Taxonomy of Deep Learning Speedup (source: https://arxiv.org/abs/2210.06640)
These techniques are categorized first by component, which are function (e.g., model parameters), data (e.g., training dataset), and optimization (e.g., training objective). Next, they are categorized by the actions that can be taken on training components. The actions are the “5 Rs” and target reduction in either the time for a training iteration or the number of iterations, or both:
- Remove: remove elements of components to reduce iteration time
- Restrict: reduce the space of possible values to reduce iteration time
- Reorder: shift when elements are introduced to reduce both iteration time and number of iterations
- Replace: replace one element with another to reduce both teration time and number of iterations
- Retrofit: opposite of the remove to reduce number of iterations
The paper concludes with a set of practical guidelines for reducing training time. The authors identify a set of bottlenecks at the hardware level, such GPU memory or storage capacity, along with tips for mitigating these bottlenecks. For example, to mitigate the GPU compute bottleneck, one method is to reduce the size of the tensors being operated on. They point out that data loading is a frequent bottleneck, but “by no means the only one.”

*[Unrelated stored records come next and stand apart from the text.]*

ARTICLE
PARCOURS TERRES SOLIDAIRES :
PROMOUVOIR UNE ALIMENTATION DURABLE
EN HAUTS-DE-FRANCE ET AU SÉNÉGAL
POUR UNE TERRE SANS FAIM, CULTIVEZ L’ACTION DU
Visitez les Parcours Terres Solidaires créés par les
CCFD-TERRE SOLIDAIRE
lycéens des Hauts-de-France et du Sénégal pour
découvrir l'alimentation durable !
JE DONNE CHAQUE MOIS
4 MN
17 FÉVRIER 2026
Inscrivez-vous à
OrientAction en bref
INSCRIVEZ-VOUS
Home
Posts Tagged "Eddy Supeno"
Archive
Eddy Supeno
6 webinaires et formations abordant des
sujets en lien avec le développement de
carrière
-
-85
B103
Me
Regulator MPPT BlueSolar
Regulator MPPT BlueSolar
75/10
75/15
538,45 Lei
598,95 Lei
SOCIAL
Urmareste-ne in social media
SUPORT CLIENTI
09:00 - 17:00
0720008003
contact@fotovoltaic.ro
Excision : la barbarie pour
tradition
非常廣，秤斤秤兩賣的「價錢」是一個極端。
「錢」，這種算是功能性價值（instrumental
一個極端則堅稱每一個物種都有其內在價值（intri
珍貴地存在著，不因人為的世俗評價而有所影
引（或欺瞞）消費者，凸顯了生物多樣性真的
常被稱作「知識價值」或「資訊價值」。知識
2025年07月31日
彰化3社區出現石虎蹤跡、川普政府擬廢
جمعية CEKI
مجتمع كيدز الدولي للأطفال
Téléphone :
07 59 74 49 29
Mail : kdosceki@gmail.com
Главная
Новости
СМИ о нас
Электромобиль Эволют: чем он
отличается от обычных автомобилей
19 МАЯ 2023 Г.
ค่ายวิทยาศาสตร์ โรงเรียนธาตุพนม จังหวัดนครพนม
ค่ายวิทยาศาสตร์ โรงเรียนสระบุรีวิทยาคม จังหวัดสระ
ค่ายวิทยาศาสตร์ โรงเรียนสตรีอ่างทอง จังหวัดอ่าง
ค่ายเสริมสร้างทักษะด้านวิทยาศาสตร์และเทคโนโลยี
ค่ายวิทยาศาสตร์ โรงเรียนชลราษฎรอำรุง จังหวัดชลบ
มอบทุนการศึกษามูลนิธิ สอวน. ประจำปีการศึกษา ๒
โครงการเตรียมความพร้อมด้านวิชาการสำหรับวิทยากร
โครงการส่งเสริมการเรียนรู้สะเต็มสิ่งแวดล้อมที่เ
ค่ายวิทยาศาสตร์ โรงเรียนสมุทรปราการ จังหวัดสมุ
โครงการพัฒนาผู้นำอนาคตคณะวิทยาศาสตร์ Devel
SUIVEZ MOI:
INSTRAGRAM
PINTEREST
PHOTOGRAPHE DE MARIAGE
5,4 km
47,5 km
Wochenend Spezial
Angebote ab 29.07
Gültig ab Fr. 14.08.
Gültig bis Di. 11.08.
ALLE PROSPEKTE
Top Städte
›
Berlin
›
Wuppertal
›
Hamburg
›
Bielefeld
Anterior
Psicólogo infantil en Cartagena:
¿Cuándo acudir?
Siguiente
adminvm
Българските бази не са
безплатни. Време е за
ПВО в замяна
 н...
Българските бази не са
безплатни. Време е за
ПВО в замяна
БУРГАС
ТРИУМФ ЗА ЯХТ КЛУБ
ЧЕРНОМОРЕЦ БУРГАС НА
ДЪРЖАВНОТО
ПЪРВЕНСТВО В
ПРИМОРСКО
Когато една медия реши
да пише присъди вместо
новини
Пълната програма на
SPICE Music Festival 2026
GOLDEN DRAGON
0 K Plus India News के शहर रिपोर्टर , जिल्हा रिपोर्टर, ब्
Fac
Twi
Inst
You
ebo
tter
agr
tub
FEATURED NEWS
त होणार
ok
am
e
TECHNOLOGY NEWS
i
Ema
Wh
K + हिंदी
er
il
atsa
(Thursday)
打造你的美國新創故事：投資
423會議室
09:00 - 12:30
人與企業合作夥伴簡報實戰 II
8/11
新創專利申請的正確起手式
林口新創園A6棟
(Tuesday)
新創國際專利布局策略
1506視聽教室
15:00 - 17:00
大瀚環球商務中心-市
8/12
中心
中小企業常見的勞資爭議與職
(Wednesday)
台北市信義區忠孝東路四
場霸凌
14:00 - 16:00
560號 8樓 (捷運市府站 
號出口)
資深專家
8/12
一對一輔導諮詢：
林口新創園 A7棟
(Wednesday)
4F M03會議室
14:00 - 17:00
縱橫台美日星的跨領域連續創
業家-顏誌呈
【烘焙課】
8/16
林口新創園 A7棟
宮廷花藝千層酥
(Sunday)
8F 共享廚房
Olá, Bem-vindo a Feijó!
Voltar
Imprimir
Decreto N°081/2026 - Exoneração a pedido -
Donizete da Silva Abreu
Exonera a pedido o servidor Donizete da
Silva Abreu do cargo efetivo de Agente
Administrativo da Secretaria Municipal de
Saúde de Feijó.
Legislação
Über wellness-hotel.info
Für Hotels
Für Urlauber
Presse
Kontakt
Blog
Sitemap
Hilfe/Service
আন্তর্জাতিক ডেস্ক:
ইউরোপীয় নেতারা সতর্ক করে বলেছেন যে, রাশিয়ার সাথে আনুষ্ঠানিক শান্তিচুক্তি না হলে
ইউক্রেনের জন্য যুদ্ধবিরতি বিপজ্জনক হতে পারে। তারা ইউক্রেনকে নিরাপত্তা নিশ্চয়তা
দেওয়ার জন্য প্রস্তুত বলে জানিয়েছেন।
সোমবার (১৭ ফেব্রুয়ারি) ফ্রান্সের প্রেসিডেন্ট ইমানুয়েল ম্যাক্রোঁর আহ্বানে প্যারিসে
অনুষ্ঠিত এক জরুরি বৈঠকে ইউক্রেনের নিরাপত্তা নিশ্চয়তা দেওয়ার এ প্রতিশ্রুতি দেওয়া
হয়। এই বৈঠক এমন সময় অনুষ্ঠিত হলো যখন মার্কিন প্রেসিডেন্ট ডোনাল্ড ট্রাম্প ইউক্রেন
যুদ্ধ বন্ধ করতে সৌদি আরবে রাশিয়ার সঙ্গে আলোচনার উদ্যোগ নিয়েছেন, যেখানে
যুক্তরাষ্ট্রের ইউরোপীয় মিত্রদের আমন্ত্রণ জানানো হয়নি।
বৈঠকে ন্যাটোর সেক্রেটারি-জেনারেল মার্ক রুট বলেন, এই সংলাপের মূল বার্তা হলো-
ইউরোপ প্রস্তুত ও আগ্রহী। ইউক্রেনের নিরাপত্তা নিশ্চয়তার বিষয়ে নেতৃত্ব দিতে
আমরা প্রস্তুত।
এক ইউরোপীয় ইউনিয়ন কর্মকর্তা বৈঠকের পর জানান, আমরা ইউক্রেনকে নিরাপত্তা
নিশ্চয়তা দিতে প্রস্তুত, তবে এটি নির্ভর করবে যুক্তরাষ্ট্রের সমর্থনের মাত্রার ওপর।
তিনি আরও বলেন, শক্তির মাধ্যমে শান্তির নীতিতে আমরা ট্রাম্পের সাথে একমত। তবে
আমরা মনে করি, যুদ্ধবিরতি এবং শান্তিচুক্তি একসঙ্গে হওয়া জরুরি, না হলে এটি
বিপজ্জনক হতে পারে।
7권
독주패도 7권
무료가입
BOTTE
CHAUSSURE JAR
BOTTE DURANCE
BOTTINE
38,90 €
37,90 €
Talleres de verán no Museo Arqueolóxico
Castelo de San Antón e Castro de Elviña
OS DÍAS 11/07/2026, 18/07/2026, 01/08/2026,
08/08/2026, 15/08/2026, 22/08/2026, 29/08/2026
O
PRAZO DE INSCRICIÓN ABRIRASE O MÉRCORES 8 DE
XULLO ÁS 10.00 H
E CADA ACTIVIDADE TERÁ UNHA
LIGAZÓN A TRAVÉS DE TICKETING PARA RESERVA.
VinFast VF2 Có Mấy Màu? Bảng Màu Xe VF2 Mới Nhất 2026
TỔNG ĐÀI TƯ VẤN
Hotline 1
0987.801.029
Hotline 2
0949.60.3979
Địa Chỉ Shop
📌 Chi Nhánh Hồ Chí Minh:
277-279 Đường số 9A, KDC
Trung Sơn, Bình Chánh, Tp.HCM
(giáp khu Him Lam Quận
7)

Co-author Davis Blalock, a research scientist at MosaicML, posted a summary of the work on Twitter, where he noted that “just training for less time” is a very powerful strategy. He also recommended:
Watch out for dataloader bottlenecks. If you’re training an image classifier and you’re not sure if your training speed is limited by the dataloader, it is. This not only wastes compute, but also artificially penalizes fast models—e.g., your method might not seem slower than a baseline, but that’s just because your dataloader is hiding the slowdown.
MosaicML recently participated in the MLPerf competition, where they “achieved leading NLP performance” in the Open division with a 2.7x speedup when training a BERT model compared to the baseline recipe. In early 2022, InfoQ covered the previous round of MLPerf results from December of 2021.